Two Poems | Rae Armantrout | Granta

Two Poems

Rae Armantrout

Skid

Sleep is my boyfriend,
my mother, my boss.

It tells me
disjointed stories – news

of the night
world.

I am walking on the fragile
bodies of dolls.

No I’m not!
It’s something else:

‘A sentimental journey
through a doomsday scenario.’

Then we’re back
with the anger re-enactors

hired to grease the skids.

 

 

 

 

 

 

Flame

In the midst of the evident collapse,
I’m bored.
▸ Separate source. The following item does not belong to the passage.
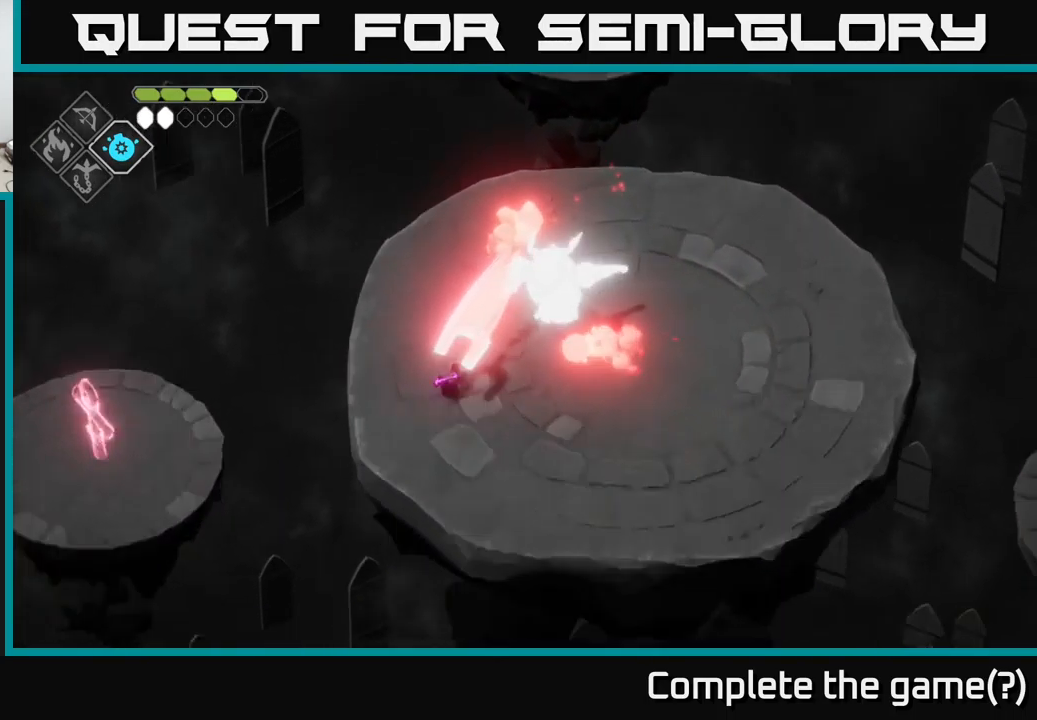
{"buttons": [], "left_stick": "up", "right_stick": "center", "events": [[167, "A", "up"], [283, "left_stick", "up-right"], [400, "left_stick", "up"]]}
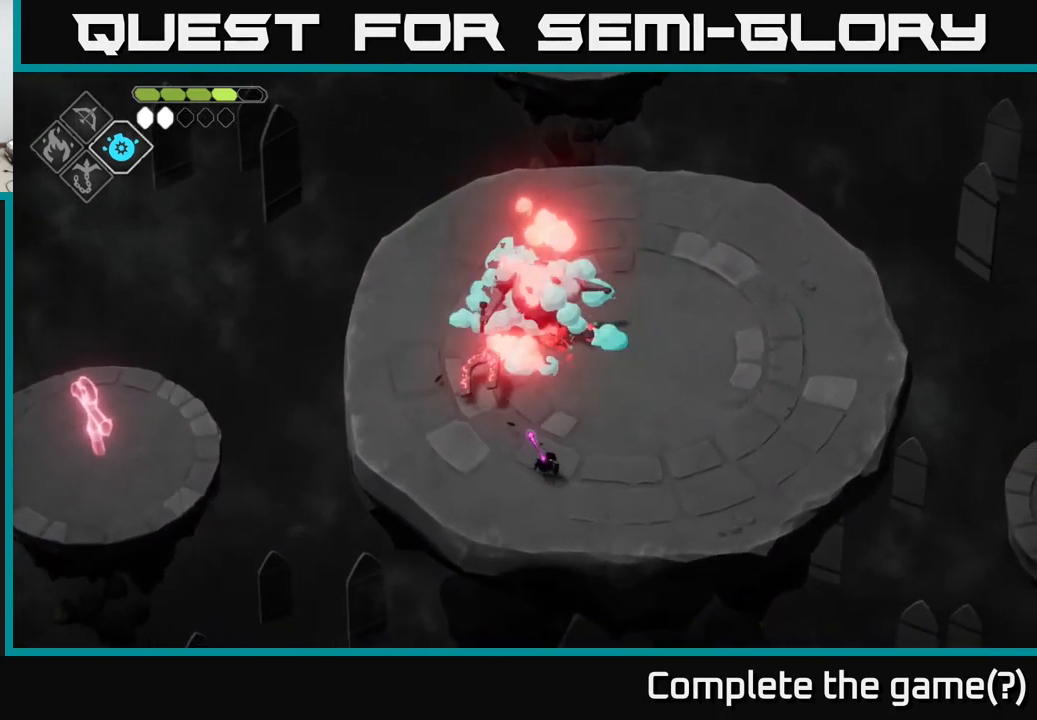
{"buttons": [], "left_stick": "up", "right_stick": "center", "events": []}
What is there left
to say, I say.

I could make a flame
sound like the flick
of a lizard’s tongue,

then like a human
skating
on a pond

of hot wax.

I can’t say
burning oil,

but I can make you think it.
There.

Don’t think of that old canard,
‘Don’t think of an elephant.’

Do you like the word
‘lissome?’

Shall we fall in love
with the small transparent
dancing girl? Call her

Tinker Bell?

 

Image © Takuma Nakagawa

Rae Armantrout

Rae Armantrout’s most recent books are Finalists, Conjure and Wobble. In 2010 her book Versed won the Pulitzer Prize for Poetry and the National Book Critics Circle Award. She is the current judge of the Yale Younger Poets Prize.